Payments Canada Summit: open access and open banking

Payments Canada is pushing hard for the government to open up access to the country's payment systems to local credit unions and payment service providers this year, CEO Tracey Black told the organisation’s summit in Toronto on Wednesday.

Late last year, a host of groups signed a letter asks Finance Minister Chrystia Freeland to amend the Canadian Payments Act to expand Payments Canada membership to eligible credit unions, PSPs and financial market infrastructure entities.

Moderating a panel on broadening access to payment systems, Black stressed that her organisation will continue to advocate for the changes to happen in 2023.

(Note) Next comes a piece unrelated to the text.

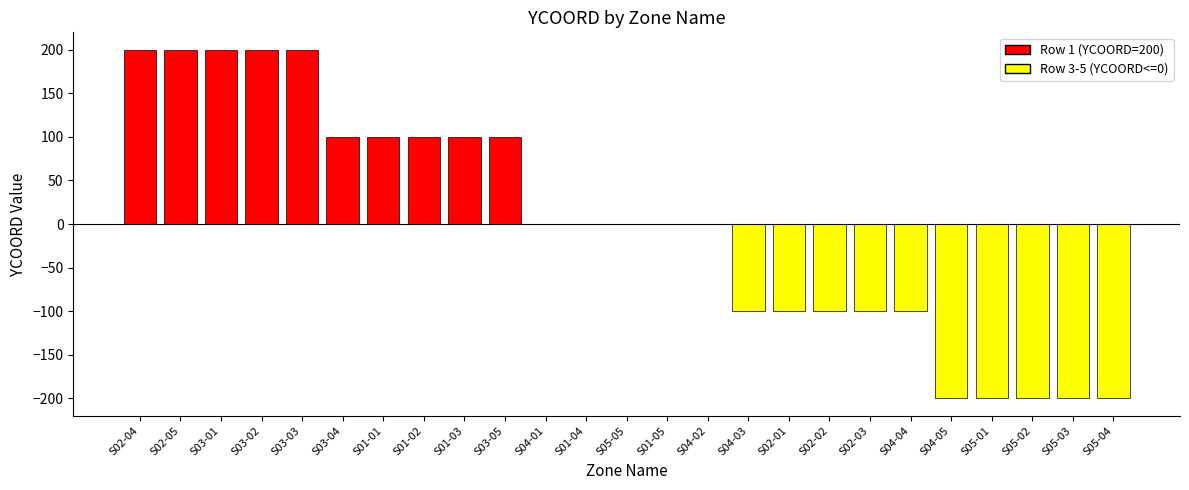

The value at S02-01 is -39. True or false?

False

Wise global head of policy and social impact, Nick Catino, provided a strong case for the value of securing direct access to payment systems. When the payments company get access in the UK, it was able to pass on a 20% price drop to customers. Meanwhile, the average payment time went from 15 minutes through an intermediary to 20 seconds.

Grant MacKenzie from Peoples Group was able to offer the audience some perspective on the process of securing direct clearer status in the Automated Clearing Settlement System.

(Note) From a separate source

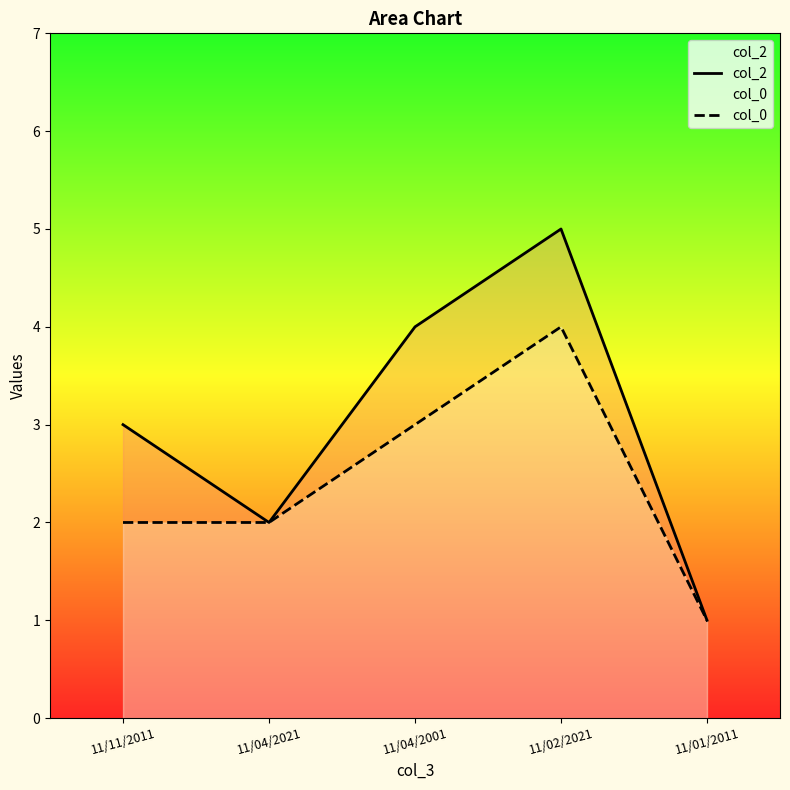

Is it true that col_2 equals 3 at 11/04/2021?

False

Last year, the firm became the first to receive the status since the ACSS launched in 1984. That meant, he explained, that there was no “playbook” and the process took two years. However, it has meant that Peoples can significantly expand the range of services it offers it paytech and fintech clients.

At least, noted Black, there is now a playbook for other firms looking to follow Peoples’ lead.

Hanna Zaidi from WealthSimple said that joining Payments Canada has been crucial to the firm’s ambitions to become its three million users’ primary financial provider. The company, which began life as a wealth platform, is moving into payments and has also become the first non-bank to get account for new Bank of Canada real-time payment system.

However, for a real “game-changer”, Zaidi said that Canada needs to move ahead with proper implementation of open banking, not this “industry-led thing”.

Zaidi’s comments led into a new panel on Open Banking, which saw Saba Shariff from vendor Symcor offer a partial defence of Canada’s tardy progress on the subject. While the UK, Australia, Singapore and others have already rolled out open banking regimes, all have been far from perfect, warned Shariff.

The UK went deep, focusing on banking, while Australia went wide, encompassing a host of areas such as energy. Both are now facing problems that Canada can learn from.

The keys to successful open banking, she argued, will be incentives, collaboration and trust. Describing herself as a “glass half full” person, Shariff was optimistic that Canada will get there and suggested that it should already be looking beyond open banking to open data - moving into areas such as health information.